Frequently Asked Questions
How is a digital signature different from a scanned image of my signature?
A scanned signature is just a picture; anyone can copy it onto any document, and it proves nothing about whether the content changed. A digital signature is computed from the document’s hash using your private key, so it is bound to both your identity and that exact content. Alter the document and the signature fails to verify.
Which key signs and which key verifies?
The private key, held only by the signer, creates the signature. The public key, shared with anyone, verifies it. This is the reverse of public-key encryption, where the public key encrypts and the private key decrypts.
Why is a document hashed before it is signed?
Hashing reduces any document to a small, fixed-size digest, which is fast to sign and stands in for the full content. Asymmetric signing is slow on large data, so signing the digest is efficient, and because any change alters the hash, signing the digest still commits the signer to the exact document.
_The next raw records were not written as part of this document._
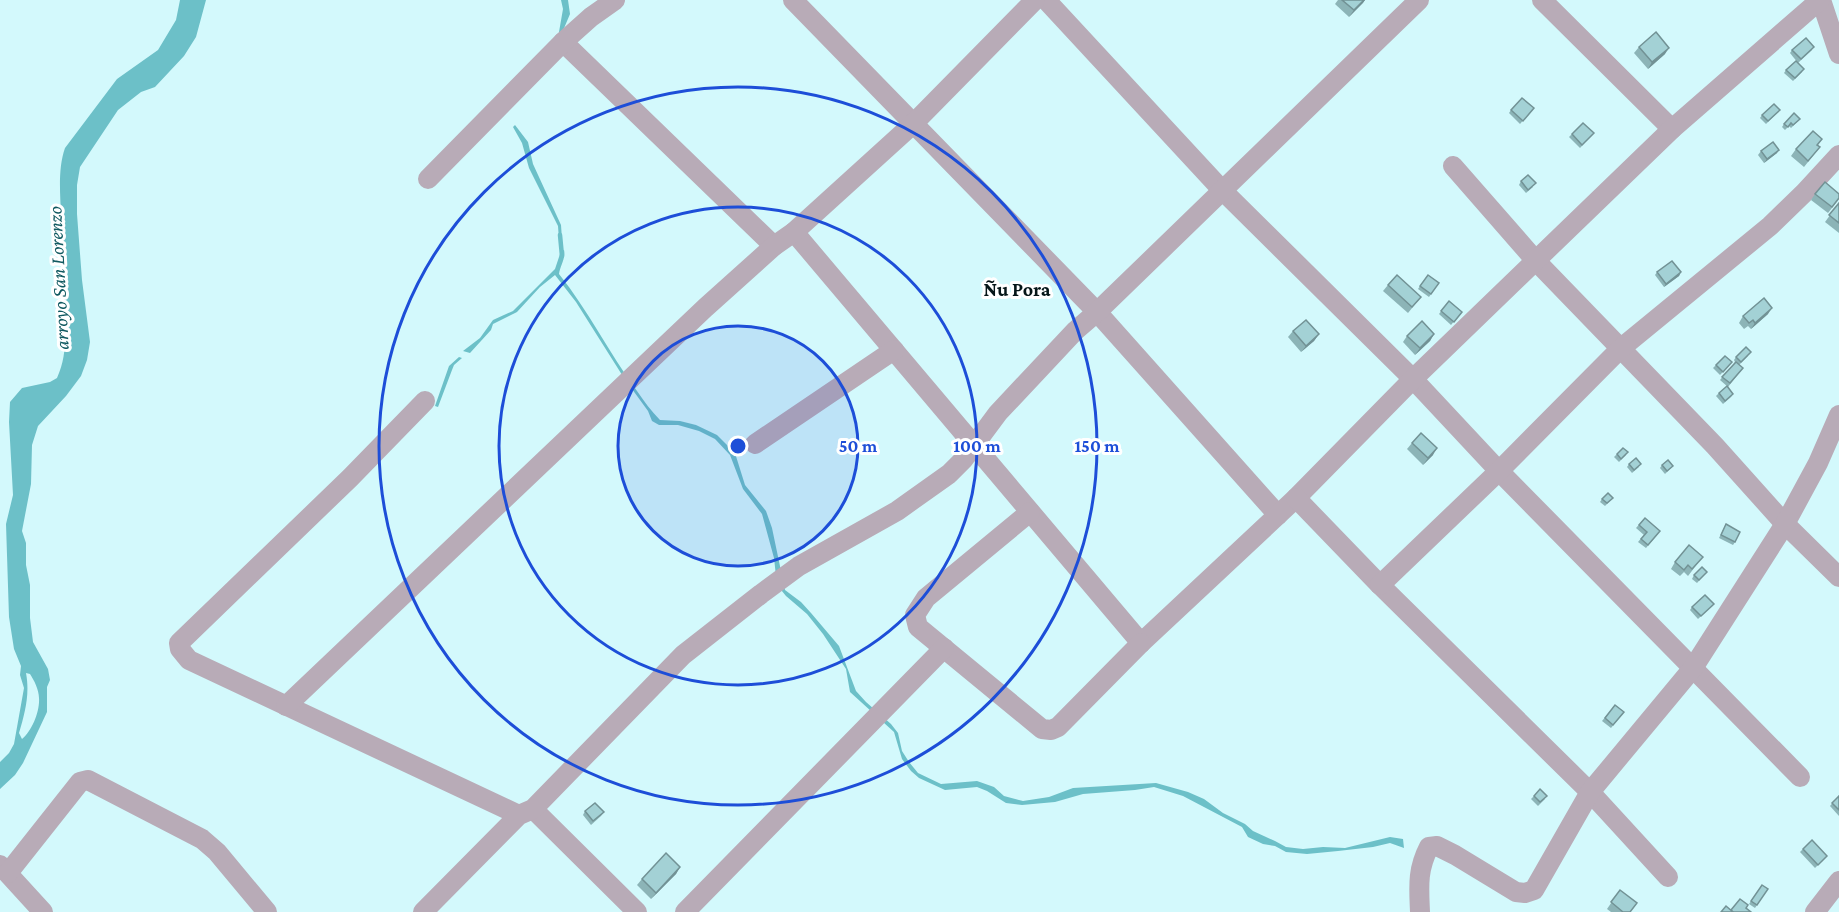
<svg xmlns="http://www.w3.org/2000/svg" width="1839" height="912" font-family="'Crimson Pro',serif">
	<rect width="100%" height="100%" fill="#d3f9fc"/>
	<!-- water -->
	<g fill="#6cc0c8" fill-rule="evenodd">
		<path d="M 180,0 L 206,0 L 196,37 L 184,56 L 155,87 L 141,92 L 118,110 L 80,167 L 77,185 L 77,214 L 82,280 L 90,342 L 87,360 L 81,376 L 66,396 L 38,426 L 32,445 L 31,484 L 22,531 L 26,543 L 26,565 L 30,585 L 30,618 L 33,642 L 48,669 L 50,680 L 47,687 L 47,712 L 23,763 L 15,775 L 0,789 L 0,762 L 9,753 L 14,744 L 24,688 L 20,675 L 21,666 L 14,649 L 9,617 L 6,524 L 13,495 L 9,422 L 10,402 L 22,388 L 50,382 L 57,378 C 68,354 65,331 64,305 C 62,274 61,244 61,213 C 60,192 58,168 65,148 L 117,79 L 158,50 L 176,20 ZM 26,673 L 30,674 C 34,680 39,690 39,698 C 40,711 32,731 22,739 L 19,733 C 25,713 30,694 26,673 Z"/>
		<polygon points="561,0 568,0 570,14 562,33 559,32 563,9"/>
		<polygon points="515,125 528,142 533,164 561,225 562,239 559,240 558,226 529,168 522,143 513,127"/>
		<path d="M 564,250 C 566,258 560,266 559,274 C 588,310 609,353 637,391 C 644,401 651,411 660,420 L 680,421 L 696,425 L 717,435 L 735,453 L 745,485 L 766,511 L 772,528 L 785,590 L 801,602 L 811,613 L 839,646 L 856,691 L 866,702 L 891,724 L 898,733 L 902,751 L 909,762 L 918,773 L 941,784 L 977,781 L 994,787 L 1004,796 L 1023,801 L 1049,797 L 1073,788 L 1156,783 L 1188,792 L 1204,799 L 1223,813 L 1245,824 L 1253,831 L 1275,841 L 1286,847 L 1303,849 L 1323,847 L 1345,848 L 1390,837 L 1403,839 L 1404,848 L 1390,843 L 1373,847 L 1338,851 L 1307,854 L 1286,852 L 1275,846 L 1263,844 L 1248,837 L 1242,827 L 1183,796 L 1154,787 L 1135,790 L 1083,794 L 1055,802 L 1022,805 L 1006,803 L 987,791 L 977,787 L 945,790 L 919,778 L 911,771 L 902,759 L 894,732 L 850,692 L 846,669 L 823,634 L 807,614 L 786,596 L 777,585 L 774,558 L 762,514 L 743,489 L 730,455 L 715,439 L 699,431 L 678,425 L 659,425 L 652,421 L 648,411 L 624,378 L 576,302 L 555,275 L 540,287 L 517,312 L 493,324 L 491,330 L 470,353 L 463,351 L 480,338 L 493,320 L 513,311 L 555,269 L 561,251 Z"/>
		<polygon points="459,357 462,358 454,365 452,370 438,407 435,406 449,366"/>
	</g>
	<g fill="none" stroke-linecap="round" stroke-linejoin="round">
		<!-- stream -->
		<polyline stroke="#6cc0c8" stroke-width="4.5" points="560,235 562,256"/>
		<!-- minor -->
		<g stroke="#b8abb7" stroke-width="20">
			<polyline points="793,0 1097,312 1278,515"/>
			<polyline points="1046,0 1222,190 1413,379 1499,471 1800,777"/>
			<polyline points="1542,0 1672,129"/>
			<polyline points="1821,0 1839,54"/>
			<polyline points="563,42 774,246"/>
			<polyline points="1453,166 1536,261 1715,446 1785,524 1839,577"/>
			<polyline points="428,179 563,42 591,17 615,0"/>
			<polyline points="794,232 1141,643 1296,498 1413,379 1672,129 1820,0"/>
			<polyline points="425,401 350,478 179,643 180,649 189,660 519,815"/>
			<polyline points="755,444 894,350"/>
			<polyline points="1296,498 1380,585 1590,792 1668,877"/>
			<polyline points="1030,512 926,598 915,615 918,627 1042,729 1051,730 1058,727 1141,643"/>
			<polyline points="1380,585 1499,471 1620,349 1770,226 1804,193 1839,155"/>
			<polyline points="286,706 705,308 774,246 794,232 913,124 1035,0"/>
			<polyline points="533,809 637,912"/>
			<polyline points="0,865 43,912"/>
			<polyline points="8,873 80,782 88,780 202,839 217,852 267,912"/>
			<polyline points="423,912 519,815 533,809 683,655 761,594 799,566 897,511 949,474 963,460 998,413 1075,331 1097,312 1419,0"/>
			<polyline points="685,912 944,648"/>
			<path d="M 1420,912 C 1419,887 1417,870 1429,847 L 1437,846 L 1455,855 L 1516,892 L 1525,893 L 1534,890 L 1590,792 L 1693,668 L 1785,524 L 1818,463 L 1839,415"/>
			<polyline points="1815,912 1839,881"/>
		</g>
	</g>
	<!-- wall -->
	<g fill="#8cb4b7">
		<polygon points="1338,0 1365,0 1349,17 1335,4"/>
		<polygon points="1639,47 1665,54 1648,69 1634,53"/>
		<polygon points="1792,50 1812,50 1798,63 1790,53"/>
		<polygon points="1786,70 1802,72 1793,81 1784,73"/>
		<polygon points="1534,108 1520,124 1509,113 1511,110"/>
		<polygon points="1777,113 1766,124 1760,118 1762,115"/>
		<polygon points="1800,119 1791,128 1789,126 1785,130 1782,127 1784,124"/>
		<polygon points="1594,133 1580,148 1569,137 1572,134"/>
		<polygon points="1822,139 1818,145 1820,147 1804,167 1791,156 1796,149"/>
		<polygon points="1761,151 1777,153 1764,163 1758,155"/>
		<polygon points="1521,181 1533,187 1526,193 1519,185"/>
		<polygon points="1815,194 1839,199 1828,213 1811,200"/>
		<polygon points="1839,203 1839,233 1825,222"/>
		<polygon points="1657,272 1681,272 1679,276 1664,287 1655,275"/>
		<polygon points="1428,275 1439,283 1429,297 1418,289"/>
		<polygon points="1388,285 1421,297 1408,313 1383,291"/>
		<polygon points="1449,301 1462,312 1451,325 1439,314"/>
		<polygon points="1768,314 1751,329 1748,326 1744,329 1739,323 1743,316"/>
		<polygon points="1293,331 1319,334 1314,341 1301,352 1288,337"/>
		<polygon points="1434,334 1430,341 1415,355 1403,342 1407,336"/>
		<polygon points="1748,356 1739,365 1743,368 1728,387 1720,380 1735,362 1734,360 1736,357"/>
		<polygon points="1732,362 1720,375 1713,368 1716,365"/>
		<polygon points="1719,393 1733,394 1731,397 1723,404 1716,396"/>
		<polygon points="1412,443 1433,455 1423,465 1407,449"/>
		<polygon points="1617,454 1626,455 1619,462 1614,457"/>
		<polygon points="1629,464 1639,467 1632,473 1627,467"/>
		<polygon points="1662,465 1673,466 1665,474 1660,468"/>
		<polygon points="1613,498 1605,506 1600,502 1602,499"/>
		<polygon points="1645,518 1658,534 1646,548 1638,542 1644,535 1636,528"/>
		<polygon points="1726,524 1735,542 1733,545 1719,538"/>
		<polygon points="1675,562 1698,563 1688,576 1684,572 1680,576 1671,569"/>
		<polygon points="1707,572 1697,583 1692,579 1694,575"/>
		<polygon points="1714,604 1698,619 1690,610 1692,607"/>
		<polygon points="1615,705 1624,712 1611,728 1602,721"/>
		<polygon points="1839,795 1839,816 1830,806"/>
		<polygon points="1534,796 1545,799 1538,806 1531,799"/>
		<polygon points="585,811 604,812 601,816 591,825 583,815"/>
		<polygon points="1803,849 1827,856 1815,868 1800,852"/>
		<polygon points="680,867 676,874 651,899 637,885 642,879"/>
		<polygon points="1762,885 1768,889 1755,908 1749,904"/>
		<polygon points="1620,890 1631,912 1611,912 1607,909"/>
	</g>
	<!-- shaded-wall -->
	<g fill="#729295">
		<polygon points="1364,0 1365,0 1363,3 1349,17 1354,10"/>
		<polygon points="1669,48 1665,54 1648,69 1652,62"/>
		<polygon points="1779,150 1777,153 1764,163 1767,159"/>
		<polygon points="1681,272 1679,276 1664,287 1666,284"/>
		<polygon points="1772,308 1768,314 1751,329 1755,323"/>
		<polygon points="1319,334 1314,341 1301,352 1306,346"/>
		<polygon points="1434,334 1430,341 1415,355 1420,348"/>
		<polygon points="1437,448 1433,455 1423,465 1428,458"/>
		<polygon points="680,867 676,874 651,899 656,893"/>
	</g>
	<!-- building -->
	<g fill="#a3d1d5" stroke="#729295" stroke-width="1.5">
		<polygon points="1342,0 1364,0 1354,10"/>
		<polygon points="1656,32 1669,48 1652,62 1639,47"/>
		<polygon points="1806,38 1814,47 1801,59 1792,50"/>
		<polygon points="1796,61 1804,69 1795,78 1786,70"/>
		<polygon points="1522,98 1534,108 1523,121 1511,110"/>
		<polygon points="1774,104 1780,110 1768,121 1762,115"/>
		<polygon points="1794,113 1800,119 1793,125 1791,123 1788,127 1784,124"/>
		<polygon points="1583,123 1594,133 1582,145 1572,134"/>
		<polygon points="1813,131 1822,139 1817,145 1820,147 1808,161 1796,149"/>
		<polygon points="1773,142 1779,150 1767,159 1761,151"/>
		<polygon points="1528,175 1536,183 1528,190 1521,181"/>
		<polygon points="1825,182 1839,194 1839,198 1832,207 1815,194"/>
		<polygon points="1839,203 1839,223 1829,215"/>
		<polygon points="1672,261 1681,272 1666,284 1657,272"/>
		<polygon points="1397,275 1421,297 1412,307 1388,285"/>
		<polygon points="1428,275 1439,283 1431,294 1420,286"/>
		<polygon points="1764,298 1772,308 1755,323 1753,320 1749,323 1743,316"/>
		<polygon points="1449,301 1462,312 1454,322 1441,311"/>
		<polygon points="1306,320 1319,334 1306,346 1293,331"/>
		<polygon points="1422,321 1434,334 1420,348 1407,336"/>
		<polygon points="1746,347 1751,352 1741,362 1736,357"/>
		<polygon points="1725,356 1732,362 1723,372 1716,365"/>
		<polygon points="1736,362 1743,368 1730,383 1722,377"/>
		<polygon points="1727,386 1733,394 1725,401 1719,393"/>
		<polygon points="1421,433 1437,448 1428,458 1412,443"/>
		<polygon points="1623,448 1628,452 1621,459 1617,454"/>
		<polygon points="1636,458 1641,464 1634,470 1629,464"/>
		<polygon points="1668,460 1673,466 1667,471 1662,465"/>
		<polygon points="1608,493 1613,498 1607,503 1602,499"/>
		<polygon points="1645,518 1660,531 1648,545 1641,539 1647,532 1639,525"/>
		<polygon points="1726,524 1740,532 1735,542 1721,535"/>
		<polygon points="1689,545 1703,557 1692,569 1688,565 1684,570 1675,562"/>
		<polygon points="1702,567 1707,572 1699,580 1694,575"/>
		<polygon points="1705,595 1714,604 1701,616 1692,607"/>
		<polygon points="1615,705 1624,712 1613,725 1605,718"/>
		<polygon points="1540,789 1547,796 1540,802 1534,796"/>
		<polygon points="1839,796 1839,810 1832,803"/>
		<polygon points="595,803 604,812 593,821 585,811"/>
		<polygon points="1812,840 1827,856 1818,865 1803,849"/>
		<polygon points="666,853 680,867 656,893 642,879"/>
		<polygon points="1762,885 1768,889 1757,905 1751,901"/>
		<polygon points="1620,890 1637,903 1630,912 1623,912 1611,902"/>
		<polygon points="1740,899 1748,905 1746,908 1751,912 1733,912 1731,910"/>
		<polygon points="1726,906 1733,912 1721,912"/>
	</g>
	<!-- distance rings -->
	<circle cx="738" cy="446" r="120" fill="#1d4ed8" fill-opacity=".12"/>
	<g fill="none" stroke="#1d4ed8" stroke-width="3">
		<circle cx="738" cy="446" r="120"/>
		<circle cx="738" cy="446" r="239"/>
		<circle cx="738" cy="446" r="359"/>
	</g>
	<g text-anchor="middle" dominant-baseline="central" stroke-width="6" stroke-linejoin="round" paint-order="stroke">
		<!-- water labels -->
		<g font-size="20" font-style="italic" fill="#105960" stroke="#fff">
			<text transform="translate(58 278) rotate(-93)">arroyo San Lorenzo</text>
		</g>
		<!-- neighbourhood labels -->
		<g font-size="20" font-weight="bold" fill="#051618" stroke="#fff">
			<text x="1017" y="289">Ñu Pora</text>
		</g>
	</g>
	<circle cx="738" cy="446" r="9" fill="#1d4ed8" stroke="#fff" stroke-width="3"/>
	<g font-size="18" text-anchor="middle" font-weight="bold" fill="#1d4ed8" stroke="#fff" stroke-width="6" stroke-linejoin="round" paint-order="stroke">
		<text x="858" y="452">50 m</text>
		<text x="977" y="452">100 m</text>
		<text x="1097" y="452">150 m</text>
	</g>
</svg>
How does a hash collision let someone forge a signature?
If an attacker finds two documents with the same hash, a signature you make on one is automatically valid on the other, since the signature is really on the shared hash. They can then attach your genuine signature to a document you never approved. This is why a broken hash function, as we showed with SHA-1 in SHAttered, undermines signatures, and why secure hashes like SHA-256 matter.